East Buffalo Township moves to tighten data center rules
East Buffalo supervisors ordered a new ordinance for industrial-scale data centers, as PNK Group's Allenwood plans raise questions about power, water and noise.

East Buffalo Township moved to write tougher rules for large data centers before a major proposal fully lands in its lap, directing solicitor Peter Matson of Lewisburg to draft an ordinance aimed at industrial-scale projects. Supervisors already have a rule on the books for smaller cryptocurrency and data-mining facilities, but they now want a separate framework for the much larger commercial campuses being discussed in Union County.
The timing matters because PNK Group has told residents it could build up to four data centers at Great Stream Commons along Route 15, in the Allenwood area. Later reporting described the site as a 667-acre industrial-business park north of Allenwood, and one account said a proposed building there could reach 478,400 square feet. That scale is exactly why township officials appear to be moving now, before the zoning code is tested by a specific application.

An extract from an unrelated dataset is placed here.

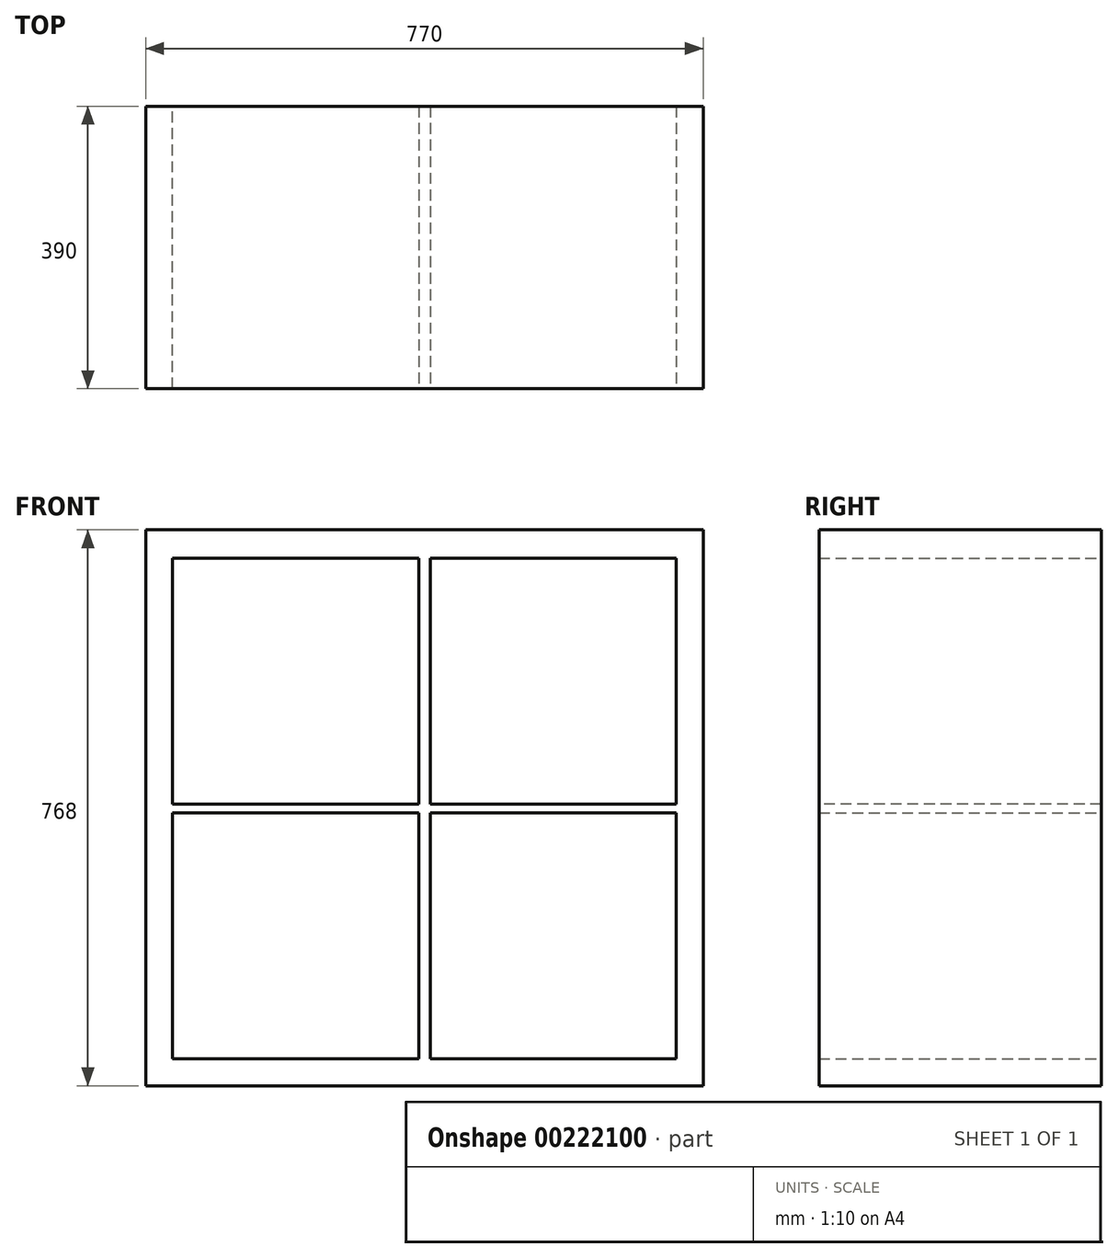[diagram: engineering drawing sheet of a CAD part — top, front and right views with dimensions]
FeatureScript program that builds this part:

Residents pressed those same worries at an April 2 open house, where questions centered on environmental impact, power use and water use. The discussion has become more than a land-use dispute: neighbors want to know how much electricity a campus of that size would draw, what kind of noise backup generators and cooling systems would create, how much truck traffic construction would add, and whether local roads and utility systems would need upgrades that taxpayers or ratepayers would ultimately absorb.
A Pennsylvania township legal memo on data centers lays out the tools municipalities can use. Local governments can define data centers as a distinct land use, require conditional-use or special-exception hearings, and regulate setbacks, buffering, landscaping, stormwater, noise, vibration, lighting, generators and fuel storage. The same memo also warns that townships cannot simply ban data centers outright and should not adopt standards without technical support, which makes the wording of East Buffalo's draft ordinance especially important for nearby property owners and future applicants.

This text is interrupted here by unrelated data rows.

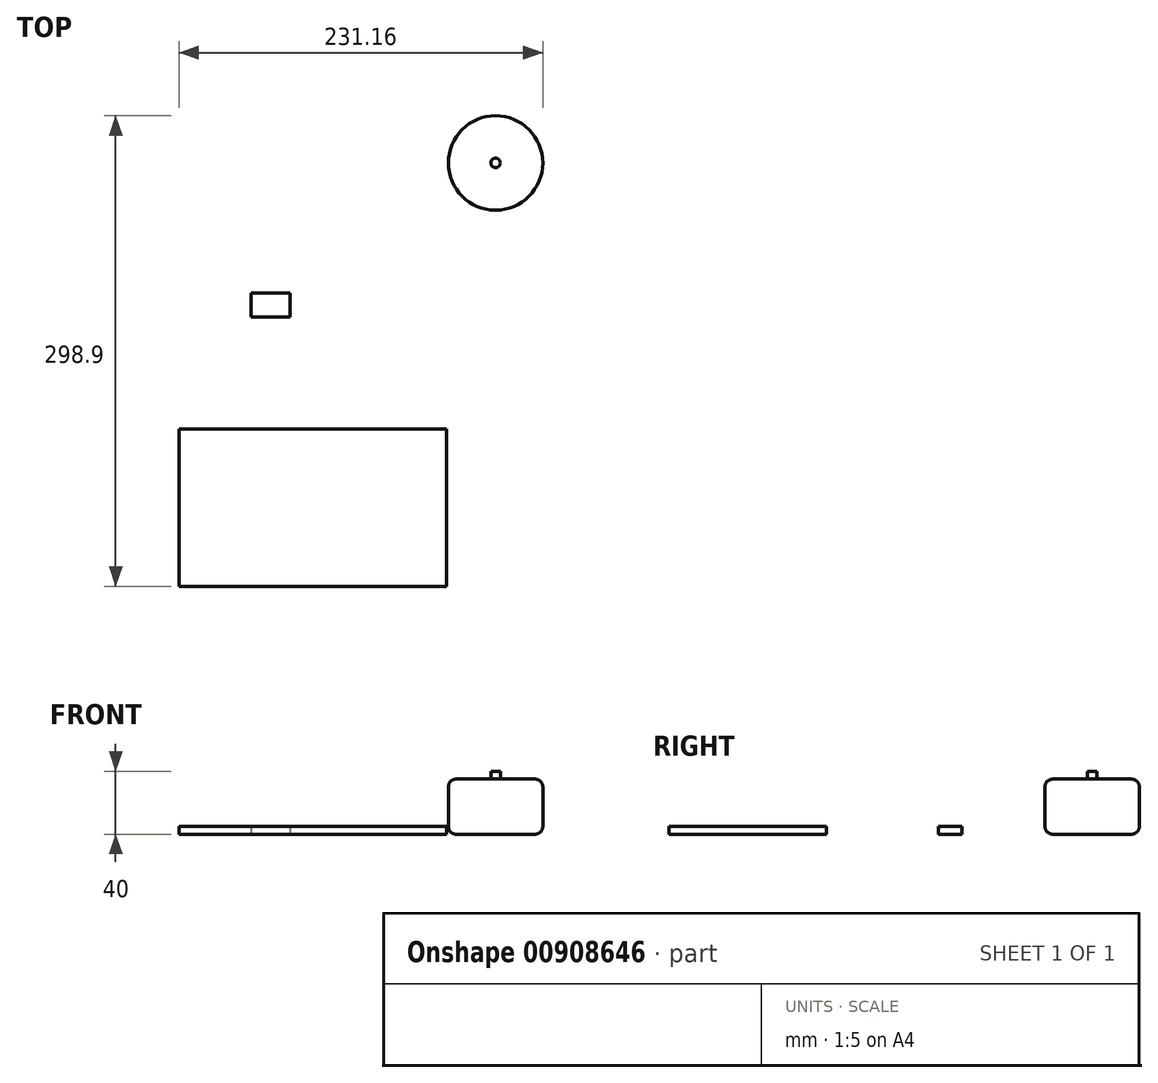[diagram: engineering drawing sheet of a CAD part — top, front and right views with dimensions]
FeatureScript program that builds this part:
annotation { "Feature Type Name" : "Feature", "Feature Type Description" : "" }
export const myFeature = defineFeature(function(context is Context, id is Id, definition is map)
    precondition{}
    {
        {
            var Q0;
            Q0=qCreatedBy(makeId("Top.planeOp"),FACE);
            var sketch = newSketch(context, id + "F0", { "sketchPlane" : qUnion([Q0])});
            skLineSegment(sketch, "E0.bottom", {"start": v(-321.83, 75.98) * mm, "end": v(-151.83, 75.98) * mm});
            skLineSegment(sketch, "E0.top", {"start": v(-321.83, -24.02) * mm, "end": v(-151.83, -24.02) * mm});
            skLineSegment(sketch, "E0.left", {"start": v(-321.83, 75.98) * mm, "end": v(-321.83, -24.02) * mm});
            skLineSegment(sketch, "E0.right", {"start": v(-151.83, 75.98) * mm, "end": v(-151.83, -24.02) * mm});
            skSolve(sketch);
        }
        {
            var Q0;
            Q0=makeQuery(id+"F0.imprint","IMPRINT",FACE,{"disambiguationData":[TD([[makeQuery(id+"F0.imprint","IMPRINT",EDGE,{"derivedFrom":sQuery(id+"F0.wireOp",EDGE,"E0.bottom")}),-1.0]])]});
            extrude(context, id + "F1", {"entities" : qUnion([Q0]), "depth" : 5 * mm, "offsetDistance" : 25 * mm});
        }
        {
            var Q0;
            Q0=qCreatedBy(makeId("Top.planeOp"),FACE);
            var sketch = newSketch(context, id + "F2", { "sketchPlane" : qUnion([Q0])});
            skCircle(sketch, "E1", {"center": v(-120.67, 244.88) * mm, "radius": 30 * mm});
            skSolve(sketch);
        }
        {
            var Q0;
            Q0=makeQuery(id+"F2.imprint","IMPRINT",FACE,{"disambiguationData":[TD([[makeQuery(id+"F2.imprint","IMPRINT",EDGE,{"derivedFrom":sQuery(id+"F2.wireOp",EDGE,"E1")}),1.0]])]});
            extrude(context, id + "F3", {"entities" : qUnion([Q0]), "depth" : 35 * mm, "offsetDistance" : 25 * mm});
        }
        {
            var Q0;
            Q0=makeQuery(id+"F3.opExtrude","CAP_FACE",FACE,{"disambiguationData":[OSD([sQuery(id+"F2.wireOp",EDGE,"E1")])],"isStart":false});
            var Q1;
            Q1=makeQuery(id+"F3.opExtrude","SWEPT_FACE",FACE,{"disambiguationData":[OSD([sQuery(id+"F2.wireOp",EDGE,"E1")])]});
            fillet(context, id + "F4", {"entities" : qUnion([Q0, Q1]), "radius" : 5 * mm, "tangentPropagation" : true, "allowEdgeOverflow" : false});
        }
        {
            var Q0;
            Q0=makeQuery(id+"F3.opExtrude","CAP_FACE",FACE,{"disambiguationData":[OSD([sQuery(id+"F2.wireOp",EDGE,"E1")])],"isStart":false});
            var sketch = newSketch(context, id + "F5", { "sketchPlane" : qUnion([Q0])});
            skCircle(sketch, "E2", {"center": v(-120.67, 244.88) * mm, "radius": 3 * mm});
            skSolve(sketch);
        }
        {
            var Q0;
            Q0=makeQuery(id+"F5.imprint","IMPRINT",FACE,{"disambiguationData":[TD([[makeQuery(id+"F5.imprint","IMPRINT",EDGE,{"derivedFrom":sQuery(id+"F5.wireOp",EDGE,"E2")}),1.0]])]});
            extrude(context, id + "F6", {"entities" : qUnion([Q0]), "operationType" : NewBodyOperationType.ADD, "depth" : 5 * mm, "offsetDistance" : 25 * mm});
        }
        {
            var Q0;
            Q0=qCreatedBy(makeId("Top.planeOp"),FACE);
            var sketch = newSketch(context, id + "F7", { "sketchPlane" : qUnion([Q0])});
            skLineSegment(sketch, "E3.bottom", {"start": v(-276.1, 162.13) * mm, "end": v(-251.1, 162.13) * mm});
            skLineSegment(sketch, "E3.top", {"start": v(-276.1, 147.13) * mm, "end": v(-251.1, 147.13) * mm});
            skLineSegment(sketch, "E3.left", {"start": v(-276.1, 162.13) * mm, "end": v(-276.1, 147.13) * mm});
            skLineSegment(sketch, "E3.right", {"start": v(-251.1, 162.13) * mm, "end": v(-251.1, 147.13) * mm});
            skSolve(sketch);
        }
        {
            var Q0;
            Q0=makeQuery(id+"F7.imprint","IMPRINT",FACE,{"disambiguationData":[TD([[makeQuery(id+"F7.imprint","IMPRINT",EDGE,{"derivedFrom":sQuery(id+"F7.wireOp",EDGE,"E3.bottom")}),-1.0]])]});
            extrude(context, id + "F8", {"entities" : qUnion([Q0]), "depth" : 5 * mm, "offsetDistance" : 25 * mm});
        }
    });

The regional pressure is not limited to East Buffalo. PNK Group has also pursued zoning changes in Gregg Township at 198 Enterprise Blvd. in Allenwood, and a June 1 public hearing on that curative amendment was postponed so township officials could get more information from an acoustical engineer on noise levels and limits. Around Union County, the central question is no longer whether data centers are coming, but what local rules will control them, what approvals they will need, and whether the county ends up with tax revenue, utility strain, or both.